Project 1917 — Free History is an innovative and ambitious Russian public history initiative by Mikhail Zygar’, a journalist, writer and former editor-in-chief of independent television channel Dozhd’. The idea of the project was to give its followers an opportunity to ‘relive’ the Russian Revolution in real time online — 100 years after the events. The project presented diverse archival materials from 1917 in the format of a Facebook feed allowing users to experience what ‘really’ happened back then, from multiple perspectives.

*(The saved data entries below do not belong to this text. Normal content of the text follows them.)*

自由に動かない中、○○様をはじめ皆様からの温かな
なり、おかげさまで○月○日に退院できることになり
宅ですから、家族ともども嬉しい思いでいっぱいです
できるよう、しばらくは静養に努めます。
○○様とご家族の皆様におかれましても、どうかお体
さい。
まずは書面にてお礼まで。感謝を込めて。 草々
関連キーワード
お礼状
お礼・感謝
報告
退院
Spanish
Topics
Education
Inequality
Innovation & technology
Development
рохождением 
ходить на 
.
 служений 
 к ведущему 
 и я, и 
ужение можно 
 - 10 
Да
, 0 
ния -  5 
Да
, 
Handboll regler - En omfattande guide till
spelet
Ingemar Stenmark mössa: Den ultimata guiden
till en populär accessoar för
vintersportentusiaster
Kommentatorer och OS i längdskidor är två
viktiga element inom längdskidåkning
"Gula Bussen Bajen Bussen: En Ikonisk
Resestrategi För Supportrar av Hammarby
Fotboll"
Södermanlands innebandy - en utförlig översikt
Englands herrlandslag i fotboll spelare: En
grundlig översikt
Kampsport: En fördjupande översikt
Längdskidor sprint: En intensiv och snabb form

— What makes the project particularly interesting is that the Russian government seemed to be quite unwilling or unable to address what 1917 means for Russia today, says Mariëlle Wijermars, a Rubicon Postdoctoral Fellow at the Aleksanteri Institute. For example, the government did not host a single event to mark the centenary of the October Revolution. In a way, this is not surprising — the idea of revolution is diametrically opposed to the promise of stability on which the Putin presidency is based. It seems that the very notion of revolution was rather ignored in the year leading up the presidential elections of March 2018.
Zygar’s project, however, presented a wide array of points of view on the events of 1917. In the article, Wijermars analyzes how the project mediated the public remembrance of the Revolution, and what role the social media feed format can play in societal processes of coming to terms with traumatic legacies.

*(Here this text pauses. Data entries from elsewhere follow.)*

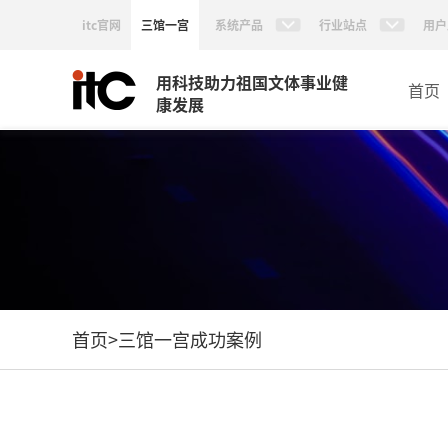
itc官网
三馆一宫
系统产品
行业站点
用户
用科技助力祖国文体事业健
首页
康发展
首页
>
三馆一宫成功案例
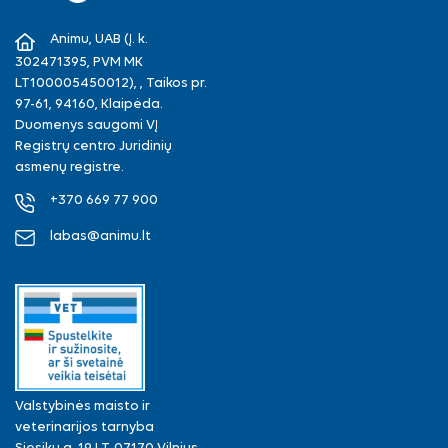
Facebook
Instagram
Animu, UAB (Į. k.
302471395, PVM MK
LT100005450012), , Taikos pr.
97-61, 94160, Klaipėda.
Duomenys saugomi VĮ
Registrų centro Juridinių
asmenų registre.
+370 669 77 900
labas@animu.lt
Valstybinės maisto ir
veterinarijos tarnyba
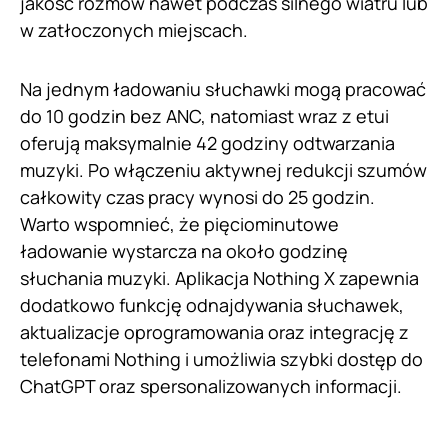
jakość rozmów nawet podczas silnego wiatru lub
w zatłoczonych miejscach.
Na jednym ładowaniu słuchawki mogą pracować
do 10 godzin bez ANC, natomiast wraz z etui
oferują maksymalnie 42 godziny odtwarzania
muzyki. Po włączeniu aktywnej redukcji szumów
całkowity czas pracy wynosi do 25 godzin.
Warto wspomnieć, że pięciominutowe
ładowanie wystarcza na około godzinę
słuchania muzyki. Aplikacja Nothing X zapewnia
dodatkowo funkcję odnajdywania słuchawek,
aktualizacje oprogramowania oraz integrację z
telefonami Nothing i umożliwia szybki dostęp do
ChatGPT oraz spersonalizowanych informacji.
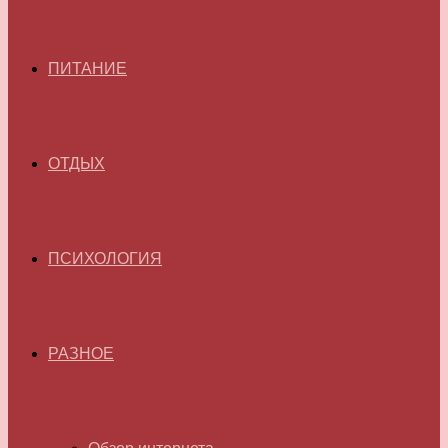
ПИТАНИЕ
ОТДЫХ
ПСИХОЛОГИЯ
РАЗНОЕ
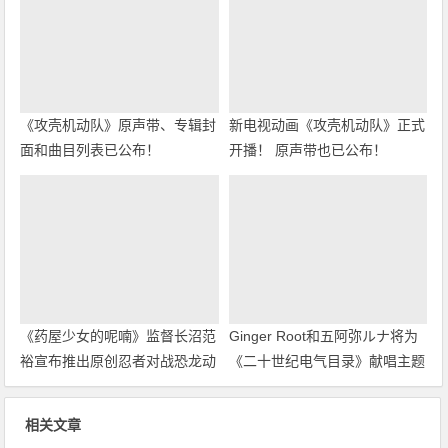
《攻壳机动队》原声带、专辑封
新电视动画《攻壳机动队》正式
面和曲目列表已公布！
开播！ 原声带也已公布！
《药屋少女的呢喃》监督长沼范
Ginger Root和五阿弥ルナ将为
裕宣布推出原创忍者对战恐龙动
《二十世纪电气目录》献唱主题
画！
曲
相关文章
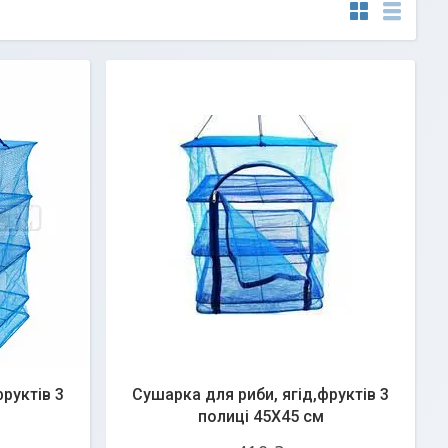
руктів 3
Сушарка для риби, ягід,фруктів 3
полиці 45X45 см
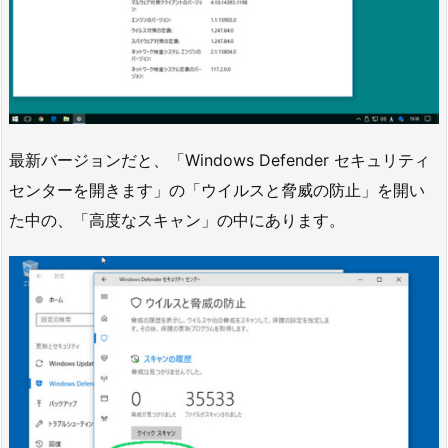
最新バージョンだと、「Windows Defender セキュリティ
センターを開きます」の「ウイルスと脅威の防止」を開い
た中の、「高度なスキャン」の中にあります。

From reliving the past to grasping the present
The year 2017 turned out to be a year of mass protests in Russia. Video investigations published by Aleksei Navalnyi’s Anti-Corruption Foundation inspired the largest protests in Russia since the 2011-2012 protest movement. Project 1917 became increasingly entangled in these current political debates.
— In my article ‘Project “1917 — Free History”: Reliving the Russian Revolution in the Digital Age’ I track the development of the project to show how, on the eve of the 100th anniversary of the October Revolution, the temporal dynamics in the project’s approach to history appeared to have been reversed: Whereas reliving the Russian Revolution first served to improve the general audience’s understanding of the historical events, by now the digitally revived past had come to serve explicitly as a prism for understanding what goes on in Russia today.

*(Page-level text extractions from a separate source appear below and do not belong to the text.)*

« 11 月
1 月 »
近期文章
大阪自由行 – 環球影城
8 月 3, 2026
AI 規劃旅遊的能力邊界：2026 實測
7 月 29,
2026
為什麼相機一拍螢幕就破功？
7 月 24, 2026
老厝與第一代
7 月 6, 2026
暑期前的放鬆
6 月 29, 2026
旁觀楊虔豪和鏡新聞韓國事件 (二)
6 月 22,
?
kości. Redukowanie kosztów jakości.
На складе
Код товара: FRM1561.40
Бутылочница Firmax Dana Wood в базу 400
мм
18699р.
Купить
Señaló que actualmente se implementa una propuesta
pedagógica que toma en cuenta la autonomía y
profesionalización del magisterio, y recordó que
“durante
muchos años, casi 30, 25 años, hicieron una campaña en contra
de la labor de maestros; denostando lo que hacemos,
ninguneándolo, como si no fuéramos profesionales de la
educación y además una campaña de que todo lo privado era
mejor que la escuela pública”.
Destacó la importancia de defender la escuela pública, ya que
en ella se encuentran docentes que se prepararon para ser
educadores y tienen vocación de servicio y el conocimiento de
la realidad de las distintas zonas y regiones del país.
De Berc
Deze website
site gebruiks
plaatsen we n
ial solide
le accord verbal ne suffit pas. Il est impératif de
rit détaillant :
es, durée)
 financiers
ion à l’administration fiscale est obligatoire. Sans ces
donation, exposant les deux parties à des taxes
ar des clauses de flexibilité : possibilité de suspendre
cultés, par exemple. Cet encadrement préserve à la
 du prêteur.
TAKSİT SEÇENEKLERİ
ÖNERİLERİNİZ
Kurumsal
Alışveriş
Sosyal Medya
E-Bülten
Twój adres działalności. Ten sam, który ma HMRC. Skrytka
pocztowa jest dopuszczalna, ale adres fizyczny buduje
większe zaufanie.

In addition, Wijermars found that the ‘free history’ that Project 1917 promised to provide was, from its very outset, conditioned by the characteristics and limitations of the formats, online platforms and mobile applications it chose to employ. In other words, media are not just a passive tools — they affect the message.
Memory politics meets social media studies
Mariëlle Wijermars did not stumble across the topic accidentally. She has been conducting research on memory politics and mass media in Russia for some years and written a book on the topic, Memory Politics in Contemporary Russia: Television, Cinema and the State, that will be published by Routledge in July. More recently, her research has shifted towards online media and freedom of speech – central themes of Russian Media Lab project that the Aleksanteri Institute has been hosting since 2016. The article on Project 1917 emerged from the intersection of these two research lines.
The article has been published in Studies in Russian, Eurasian and Central European New Media (2018, no 18: 54-65) as part of the special issue ‘Digital Trauma in Eastern and Central Europe’ edited by Mykola Makhortykh and Anna Menyhért. It was published in open access and is freely available on the journal’s website.